[WHAT THE TASK ASKS]:
In the entries that follow, find each line with the word "running" and copy it.
^^^^^^^^
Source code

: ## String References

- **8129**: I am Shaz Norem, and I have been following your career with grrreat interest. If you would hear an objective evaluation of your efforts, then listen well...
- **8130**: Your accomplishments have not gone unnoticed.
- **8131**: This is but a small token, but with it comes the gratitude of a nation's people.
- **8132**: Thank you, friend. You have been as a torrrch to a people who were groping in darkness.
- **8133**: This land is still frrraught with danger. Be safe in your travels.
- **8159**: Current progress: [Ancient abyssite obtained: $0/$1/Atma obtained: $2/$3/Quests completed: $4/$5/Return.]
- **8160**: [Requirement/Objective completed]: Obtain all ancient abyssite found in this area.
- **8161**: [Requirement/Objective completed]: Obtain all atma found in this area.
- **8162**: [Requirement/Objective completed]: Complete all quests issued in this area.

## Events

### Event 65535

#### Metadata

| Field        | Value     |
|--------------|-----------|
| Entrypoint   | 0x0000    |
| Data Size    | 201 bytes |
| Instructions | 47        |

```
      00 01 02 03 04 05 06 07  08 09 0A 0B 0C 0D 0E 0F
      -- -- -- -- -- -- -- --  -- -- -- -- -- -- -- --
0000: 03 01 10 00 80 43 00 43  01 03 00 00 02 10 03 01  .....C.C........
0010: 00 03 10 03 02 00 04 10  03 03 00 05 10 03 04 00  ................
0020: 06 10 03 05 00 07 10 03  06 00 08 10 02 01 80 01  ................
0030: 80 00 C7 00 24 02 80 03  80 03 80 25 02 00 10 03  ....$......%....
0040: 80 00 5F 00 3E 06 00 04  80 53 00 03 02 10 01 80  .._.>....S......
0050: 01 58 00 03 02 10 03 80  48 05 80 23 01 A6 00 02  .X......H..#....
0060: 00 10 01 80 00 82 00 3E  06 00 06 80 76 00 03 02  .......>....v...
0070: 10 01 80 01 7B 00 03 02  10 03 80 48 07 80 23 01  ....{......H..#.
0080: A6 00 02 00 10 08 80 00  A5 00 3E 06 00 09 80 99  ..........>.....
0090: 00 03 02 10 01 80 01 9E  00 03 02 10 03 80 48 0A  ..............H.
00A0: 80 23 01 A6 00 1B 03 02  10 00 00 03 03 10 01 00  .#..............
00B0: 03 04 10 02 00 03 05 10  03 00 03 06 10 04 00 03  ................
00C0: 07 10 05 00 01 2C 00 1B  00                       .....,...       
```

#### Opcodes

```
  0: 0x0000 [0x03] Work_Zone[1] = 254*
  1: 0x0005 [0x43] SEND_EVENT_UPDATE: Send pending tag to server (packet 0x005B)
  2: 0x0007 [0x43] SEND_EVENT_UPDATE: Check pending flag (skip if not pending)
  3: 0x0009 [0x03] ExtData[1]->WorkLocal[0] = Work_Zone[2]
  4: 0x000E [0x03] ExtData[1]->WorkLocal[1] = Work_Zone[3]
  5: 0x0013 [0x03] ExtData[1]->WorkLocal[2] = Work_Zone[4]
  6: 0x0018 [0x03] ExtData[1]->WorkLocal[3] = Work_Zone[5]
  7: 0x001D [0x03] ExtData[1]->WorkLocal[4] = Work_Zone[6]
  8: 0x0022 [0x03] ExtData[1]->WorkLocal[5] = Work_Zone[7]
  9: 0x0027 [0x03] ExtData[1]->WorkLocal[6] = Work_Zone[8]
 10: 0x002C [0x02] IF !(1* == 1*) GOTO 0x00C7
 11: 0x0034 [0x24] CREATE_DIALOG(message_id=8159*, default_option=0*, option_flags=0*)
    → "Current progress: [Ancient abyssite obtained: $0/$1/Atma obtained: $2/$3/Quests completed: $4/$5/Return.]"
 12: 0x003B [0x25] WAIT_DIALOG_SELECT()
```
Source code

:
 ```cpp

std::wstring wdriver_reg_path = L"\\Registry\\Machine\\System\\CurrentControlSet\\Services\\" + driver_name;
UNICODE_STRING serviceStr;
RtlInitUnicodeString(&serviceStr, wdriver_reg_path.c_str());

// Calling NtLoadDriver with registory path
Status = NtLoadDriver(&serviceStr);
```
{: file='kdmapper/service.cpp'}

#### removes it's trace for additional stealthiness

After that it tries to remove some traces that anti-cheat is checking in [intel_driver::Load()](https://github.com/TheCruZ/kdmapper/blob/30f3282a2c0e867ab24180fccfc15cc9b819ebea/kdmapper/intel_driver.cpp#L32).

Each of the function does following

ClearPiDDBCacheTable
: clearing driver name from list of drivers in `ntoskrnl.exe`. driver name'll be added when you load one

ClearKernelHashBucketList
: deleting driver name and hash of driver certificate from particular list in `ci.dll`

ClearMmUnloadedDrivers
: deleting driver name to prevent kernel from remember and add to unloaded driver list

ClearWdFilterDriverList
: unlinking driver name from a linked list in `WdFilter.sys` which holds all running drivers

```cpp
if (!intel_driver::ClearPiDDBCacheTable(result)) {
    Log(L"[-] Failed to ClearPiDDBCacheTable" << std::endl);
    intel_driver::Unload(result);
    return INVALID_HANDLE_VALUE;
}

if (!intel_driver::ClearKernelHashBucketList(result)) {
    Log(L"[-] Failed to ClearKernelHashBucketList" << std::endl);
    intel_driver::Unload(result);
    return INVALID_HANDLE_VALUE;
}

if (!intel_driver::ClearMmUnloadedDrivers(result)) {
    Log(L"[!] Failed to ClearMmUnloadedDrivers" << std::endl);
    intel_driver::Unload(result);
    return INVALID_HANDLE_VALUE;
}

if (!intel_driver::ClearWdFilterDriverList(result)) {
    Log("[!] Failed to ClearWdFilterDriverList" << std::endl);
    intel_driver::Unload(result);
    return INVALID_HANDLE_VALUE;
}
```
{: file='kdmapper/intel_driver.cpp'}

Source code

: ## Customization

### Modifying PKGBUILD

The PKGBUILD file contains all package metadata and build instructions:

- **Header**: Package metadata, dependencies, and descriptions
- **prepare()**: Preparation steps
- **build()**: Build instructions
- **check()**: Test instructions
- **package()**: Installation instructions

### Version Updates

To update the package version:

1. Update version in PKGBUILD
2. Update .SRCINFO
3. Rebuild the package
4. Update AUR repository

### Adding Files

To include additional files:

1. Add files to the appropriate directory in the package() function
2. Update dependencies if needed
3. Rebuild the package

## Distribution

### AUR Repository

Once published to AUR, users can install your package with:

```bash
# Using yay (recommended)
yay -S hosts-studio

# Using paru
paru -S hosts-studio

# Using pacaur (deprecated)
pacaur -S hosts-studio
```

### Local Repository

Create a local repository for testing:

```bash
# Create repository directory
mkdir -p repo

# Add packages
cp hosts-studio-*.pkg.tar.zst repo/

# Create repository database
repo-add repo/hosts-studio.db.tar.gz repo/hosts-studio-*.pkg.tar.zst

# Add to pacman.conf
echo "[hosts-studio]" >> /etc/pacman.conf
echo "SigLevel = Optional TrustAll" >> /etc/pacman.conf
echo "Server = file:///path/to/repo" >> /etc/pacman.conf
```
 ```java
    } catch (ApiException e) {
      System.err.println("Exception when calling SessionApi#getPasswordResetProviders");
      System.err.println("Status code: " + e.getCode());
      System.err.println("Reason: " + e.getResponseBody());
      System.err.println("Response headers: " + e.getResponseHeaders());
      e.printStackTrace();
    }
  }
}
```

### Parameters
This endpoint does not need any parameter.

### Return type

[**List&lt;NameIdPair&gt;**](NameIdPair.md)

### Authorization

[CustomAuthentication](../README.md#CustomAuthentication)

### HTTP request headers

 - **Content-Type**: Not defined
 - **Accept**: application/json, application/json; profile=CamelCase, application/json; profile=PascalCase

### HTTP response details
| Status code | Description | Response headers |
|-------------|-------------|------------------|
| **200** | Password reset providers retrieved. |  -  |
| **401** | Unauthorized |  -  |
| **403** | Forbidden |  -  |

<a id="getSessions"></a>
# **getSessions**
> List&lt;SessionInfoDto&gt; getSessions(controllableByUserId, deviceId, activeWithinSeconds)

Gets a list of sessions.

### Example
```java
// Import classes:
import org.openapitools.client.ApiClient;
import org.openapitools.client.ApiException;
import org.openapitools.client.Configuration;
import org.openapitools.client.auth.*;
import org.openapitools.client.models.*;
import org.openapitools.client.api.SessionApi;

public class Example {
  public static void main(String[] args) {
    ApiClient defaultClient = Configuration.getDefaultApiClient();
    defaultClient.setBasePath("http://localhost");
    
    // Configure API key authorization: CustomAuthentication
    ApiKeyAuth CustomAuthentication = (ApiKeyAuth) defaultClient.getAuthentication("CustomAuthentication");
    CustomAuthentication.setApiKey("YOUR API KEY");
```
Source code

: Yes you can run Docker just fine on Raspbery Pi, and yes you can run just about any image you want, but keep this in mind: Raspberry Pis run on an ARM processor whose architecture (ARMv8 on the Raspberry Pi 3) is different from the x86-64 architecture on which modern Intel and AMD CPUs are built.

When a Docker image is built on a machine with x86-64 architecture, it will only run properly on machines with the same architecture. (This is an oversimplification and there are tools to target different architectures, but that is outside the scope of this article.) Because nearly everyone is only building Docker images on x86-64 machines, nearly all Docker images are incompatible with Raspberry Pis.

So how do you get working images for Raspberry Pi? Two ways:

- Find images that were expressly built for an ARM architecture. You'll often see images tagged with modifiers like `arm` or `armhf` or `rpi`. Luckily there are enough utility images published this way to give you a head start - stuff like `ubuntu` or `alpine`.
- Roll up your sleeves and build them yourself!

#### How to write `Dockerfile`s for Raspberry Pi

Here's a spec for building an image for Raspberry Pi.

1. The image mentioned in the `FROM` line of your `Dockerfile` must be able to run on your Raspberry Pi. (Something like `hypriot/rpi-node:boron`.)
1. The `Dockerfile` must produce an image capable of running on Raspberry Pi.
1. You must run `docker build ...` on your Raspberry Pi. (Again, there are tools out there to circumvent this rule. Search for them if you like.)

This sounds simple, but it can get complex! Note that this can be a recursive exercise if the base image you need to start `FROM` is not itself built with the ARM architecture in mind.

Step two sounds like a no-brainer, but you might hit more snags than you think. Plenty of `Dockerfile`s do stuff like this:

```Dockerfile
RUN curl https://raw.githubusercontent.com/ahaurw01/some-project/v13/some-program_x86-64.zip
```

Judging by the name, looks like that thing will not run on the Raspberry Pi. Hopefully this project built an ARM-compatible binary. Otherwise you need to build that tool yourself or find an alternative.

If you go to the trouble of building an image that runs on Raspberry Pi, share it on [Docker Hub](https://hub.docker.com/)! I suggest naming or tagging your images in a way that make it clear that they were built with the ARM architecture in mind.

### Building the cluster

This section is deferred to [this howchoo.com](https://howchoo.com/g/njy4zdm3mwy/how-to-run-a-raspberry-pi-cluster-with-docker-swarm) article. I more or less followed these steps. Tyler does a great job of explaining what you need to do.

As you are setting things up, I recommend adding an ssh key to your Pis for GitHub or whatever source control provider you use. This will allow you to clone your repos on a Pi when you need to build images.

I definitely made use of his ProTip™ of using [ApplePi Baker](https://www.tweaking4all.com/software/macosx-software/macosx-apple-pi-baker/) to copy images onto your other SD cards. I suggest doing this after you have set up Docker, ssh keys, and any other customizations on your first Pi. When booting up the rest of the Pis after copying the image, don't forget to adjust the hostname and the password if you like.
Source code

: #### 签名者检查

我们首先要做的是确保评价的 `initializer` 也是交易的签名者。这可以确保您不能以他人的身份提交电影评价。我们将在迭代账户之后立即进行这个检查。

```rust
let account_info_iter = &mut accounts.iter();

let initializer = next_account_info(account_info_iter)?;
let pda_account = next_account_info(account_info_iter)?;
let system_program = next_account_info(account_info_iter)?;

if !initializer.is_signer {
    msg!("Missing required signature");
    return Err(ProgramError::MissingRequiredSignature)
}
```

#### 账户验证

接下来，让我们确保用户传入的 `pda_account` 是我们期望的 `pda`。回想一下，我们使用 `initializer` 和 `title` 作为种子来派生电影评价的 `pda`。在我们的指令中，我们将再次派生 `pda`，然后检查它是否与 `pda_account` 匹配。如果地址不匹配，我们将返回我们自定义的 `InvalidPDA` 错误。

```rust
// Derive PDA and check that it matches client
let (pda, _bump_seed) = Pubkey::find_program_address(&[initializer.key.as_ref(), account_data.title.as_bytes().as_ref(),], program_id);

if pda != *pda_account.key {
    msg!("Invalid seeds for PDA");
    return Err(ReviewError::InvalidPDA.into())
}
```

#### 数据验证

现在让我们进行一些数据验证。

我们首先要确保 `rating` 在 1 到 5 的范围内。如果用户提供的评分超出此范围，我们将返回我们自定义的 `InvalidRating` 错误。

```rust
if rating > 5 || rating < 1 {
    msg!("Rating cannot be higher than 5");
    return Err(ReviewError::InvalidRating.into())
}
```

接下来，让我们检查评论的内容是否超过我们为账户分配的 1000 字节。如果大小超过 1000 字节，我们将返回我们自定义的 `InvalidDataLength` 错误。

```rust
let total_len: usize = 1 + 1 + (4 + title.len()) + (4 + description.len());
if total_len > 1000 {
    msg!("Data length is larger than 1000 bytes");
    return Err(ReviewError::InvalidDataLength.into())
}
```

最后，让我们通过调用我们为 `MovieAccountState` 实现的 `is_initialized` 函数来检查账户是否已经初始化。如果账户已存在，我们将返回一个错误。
^^^^^^^^
[ANSWER AREA]:
: unlinking driver name from a linked list in `WdFilter.sys` which holds all running drivers
1. The `Dockerfile` must produce an image capable of running on Raspberry Pi.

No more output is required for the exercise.